Find out the .30-06 ammo that gets the more than century-old cartridge shooting with the best of them.

What Is The Top .30-06 Ammo:


M1 Garand M2 Ball Clones

M1 Safe Match


More than 100-years and still going strong, the .30-06 Springfield is doing something right. The legendary cartridge has gone from warhorse to match champion to big-game hunting standard, leaving a trail of success little other rifle fodder can match. Maybe the 7mm Mauser—maybe.

An untarnished crown, riflemen will keep the .30-caliber on its throne for the foreseeable future. Especially given the ammunition advancements of recent decades. At no time in the history of metallic cartridges have shooters enjoyed better propellent, projectiles and primers—not to mention damn uniform cases. Even the cheap stuff is leaps and bounds better than premium options of a generation ago, making for a golden age of shooting.

Have no doubt, long-in the tooth as it is, .30-06 ammo has benefited from these technological surges every bit as much as the ever so trendy metrics.
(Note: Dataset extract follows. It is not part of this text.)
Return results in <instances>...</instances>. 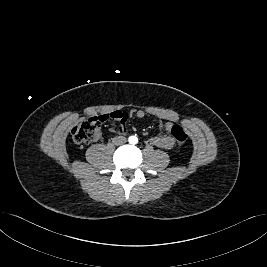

While the Springfield is at once one of the most versatile, forgiving and rewarding cartridges to handload, there’s also a slew of good factory-loaded ammunition available if you don’t happen to have a reloading bench. And .30-06 ammo runs the gamut, from bone-crushing big-game medicine to hair-splitting match competitor. All you need do is find the option to make your rifle sing.

Making A List

A word on that final thought—it’s easier said than done.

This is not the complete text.